The plan promises to balance the budget through deep and wide-ranging cuts. It calls for turning this year's projected $700 billion deficit into a $9 billion surplus by 2027. It would do so by slashing $5.4 trillion in spending over the coming decade, including almost $500 billion from Medicare and $1.5 trillion from Medicaid and the Obama-era health law, along with sweeping cuts to benefits such as federal employee pensions, food stamps and tax credits for the working poor.

But in the immediate future, the GOP measure would add almost $30 billion to Trump's $668 billion request for national defense. The GOP budget plan would cut non-defense agencies by $5 billion. And of the more than $4 trillion in promised savings from mandatory programs such as Medicare and Medicaid, the plan assumes just $203 billion would actually pass this year.

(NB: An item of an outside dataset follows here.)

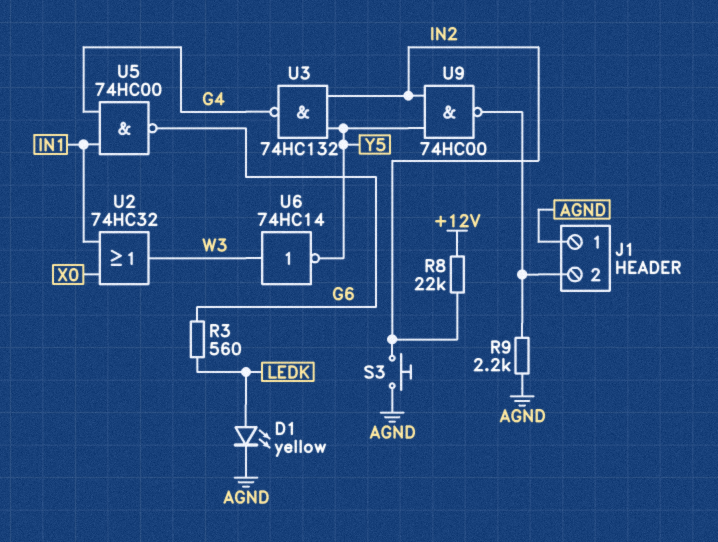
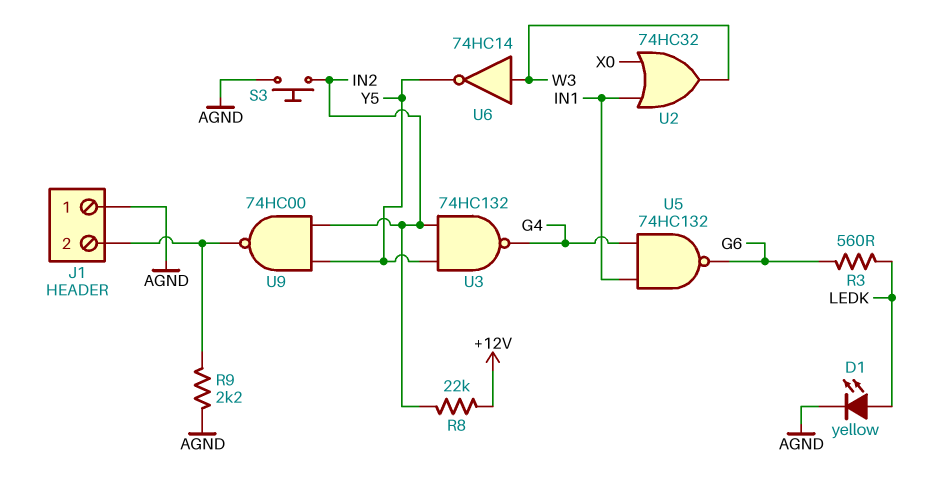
U5: NAND 74HC00 (in G4, in IN1, out G6) -> NAND 74HC132 (in G4, in IN1, out G6)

Democrats focused their fire on the plan's sweeping promises to cut from almost every corner of the budget other than Social Security, defense and veterans programs. At the same time, they have little fear those cuts would actually be implemented.

Top Budget Committee Democrat John Yarmuth of Kentucky told reporters that the GOP "utilizes a lot of gimmicks and vagueness to reach some semblance of theoretical balance and also hides a lot of the draconian cuts [that] would be inflicted on the American people."

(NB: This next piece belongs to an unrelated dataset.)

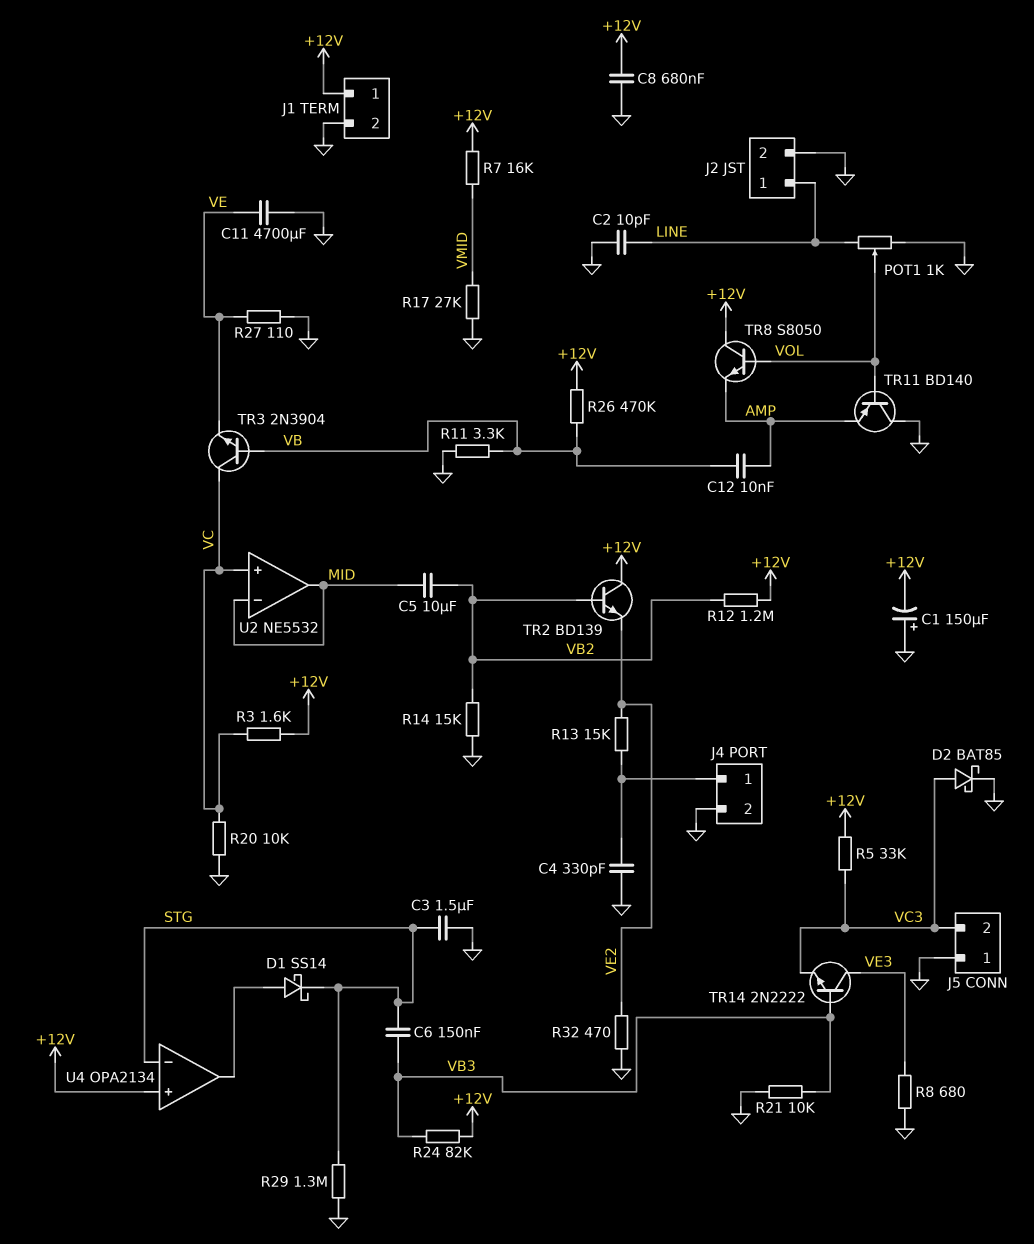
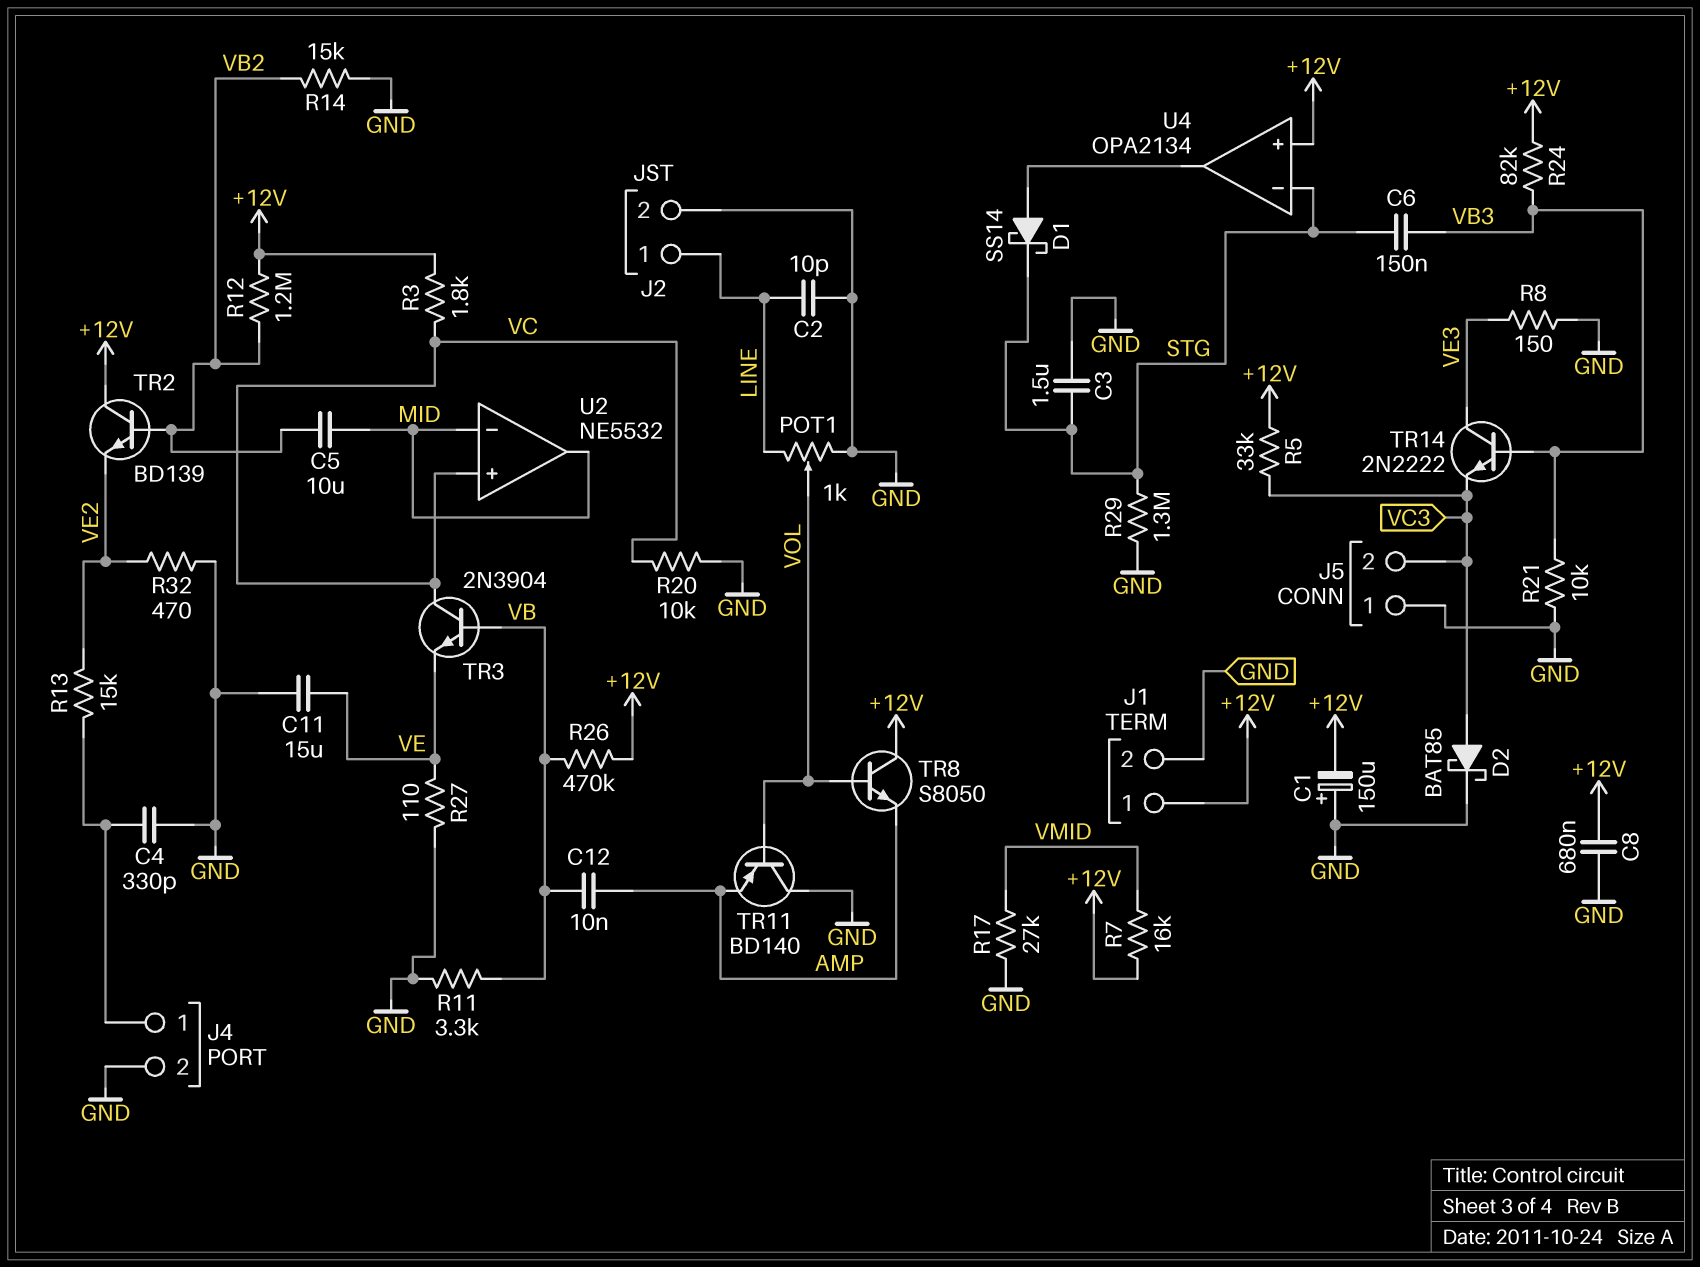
C11: 4700uF (GND, VE) -> 15uF (GND, VE)
R3: 1.6k (+12V, VC) -> 1.8k (+12V, VC)
R8: 680 (GND, VE3) -> 150 (GND, VE3)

All told, the GOP plan would spend about $67 billion more in the upcoming annual appropriations bills than would be allowed under spending limits set by a 2011 budget and debt agreement. It raises war accounts by $10 billion. And, like Trump's budget, the House GOP plan assumes rosy economic projections that would erase another $1.5 trillion from the deficit over 10 years.

The budget resolution is nonbinding. It would allow Republicans controlling Congress to pass follow-up legislation through the Senate without the threat of a filibuster by Democrats. GOP leaders and the White House plan to use that measure to rewrite the tax code.

As proposed by House leaders, the tax overhaul would be deficit-neutral, which means cuts to tax rates would be mostly compensated by closing various tax breaks such as the deduction for state and local taxes. However, the GOP plan would devote $300 billion claimed from economic growth to the tax overhaul effort.

But conservatives are insisting on adding cuts to so-called mandatory programs, which make up more than two-thirds of the federal budget and basically run on autopilot.

Information for this article was contributed by Andrew Taylor of The Associated Press; by Alan Rappeport of The New York Times; and by Mike DeBonis of The Washington Post.